Provided text ->
☆ ☆ ☆ ☆

Monday, August 18, 2014

I AM A JEW (Part I)

I have announced my retirement from blogging time and time again. This results from my frustration from the lack of feedback from my assumed readers. This lack of feedback makes me feel that I am talking to myself and that I have, at best, a dwindling audience, if any. When I started my blog many years ago, I had hoped for an ever-increasing one.  

But as I return to writing again and again and I realize that I write because I must. The thoughts swirl! The indignation increases. I have things to say! They need to be said.

And so let me say that I am a Jew! I am proud to be a Jew! We are a tribe that, small as it is, has survived persecution for 5,774 years. That alone is an achievement that few other cultures have achieved. I say cultures, because Judaism is at least as much a culture as it is a religion, and to me it is primarily a culture, for I am not a believer.

But I am proud to be a Jew!

Long ago, not long after the death of Christ, who was a Jewish priest, Jews gave up having priests. Instead, Jews substituted Rabbis for priests. For the uninitiated, that is a significant difference, for Priests preach. Rabbis read and study and teach. The Ten Commandments were handed down by Moses in writing and the holy scroll, the Torah, has been read by Jews for millennia, and thus Jews have often been described as the people of the book.

That is of vital importance for it means that Jews value education above all. It is what, in my opinions, makes them what they are. The people of the book.

Every time I see some prominent person, who I never knew was Jewish, described as Jewish I swell with pride. Sometimes I exclaim, “Is everybody Jewish?” Most recently I felt that way when Lauren Bacall died. I never knew she too was Jewish.

I suffered, like so many others for being a Jew. My father saw the insides of Dachau and Buchenwald and I and my brother fled for our lives, to find a haven here in the US, as eventually did my parents.

But there is another aspect of being a Jew. We have been called: “ The Chosen People”. Chosen for what? I believe to bring to the world righteousness and charity. We may often be oppressed, but are never, never to be the oppressors.

“The LORD works righteousness and justice for all who are oppressed”. (Emphasis added) - Psalm 103. See here.

I used to be a Zionist as was my father. After so many Jews died who could have been saved, not because Hitler wouldn’t let them flee, but because the world turned its back on them, (just as most of the world doesn’t want to open its doors to the oppressed today) I, and countless others, concluded that we, the Jews, needed a homeland where we would always be welcome, a country that would never turn its back on the Jewish diaspora. That country was and is Israel.

☆ ☆ ☆ ☆

Provided records ->
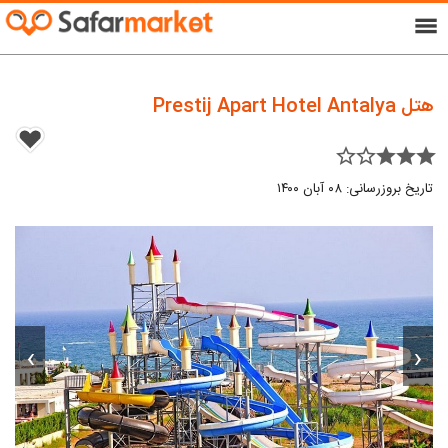
menu
هتل Prestij Apart Hotel Antalya
star_border star_border star star star
تاریخ بروزرسانی: ۰۸ آبان ۱۴۰۰
›
‹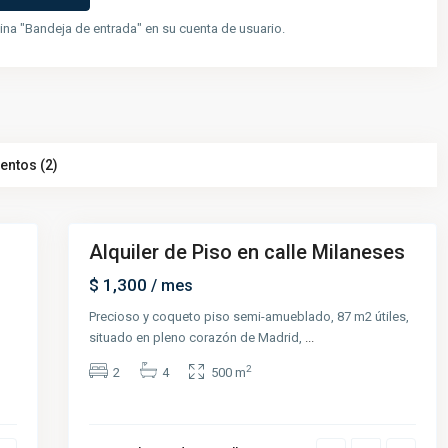
na "Bandeja de entrada" en su cuenta de usuario.
entos (2)
6
Alquiler de Piso en calle Milaneses
Renta
$ 1,300
/ mes
Precioso y coqueto piso semi-amueblado, 87 m2 útiles,
situado en pleno corazón de Madrid,
...
2
2
4
500 m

☆ ☆ ☆ ☆

Exercise details -> Decide whether each statement agrees with the blog post on being a Jew: (a) The writer keeps writing out of necessity. (b) The writer is a religious believer. (c) The writer's father was held in Auschwitz. For each, answer yes or no and quote the deciding words of the blog post.

Task result ->
(a) Yes: "I write because I must."
(b) No: "for I am not a believer."
(c) No: "My father saw the insides of Dachau and Buchenwald"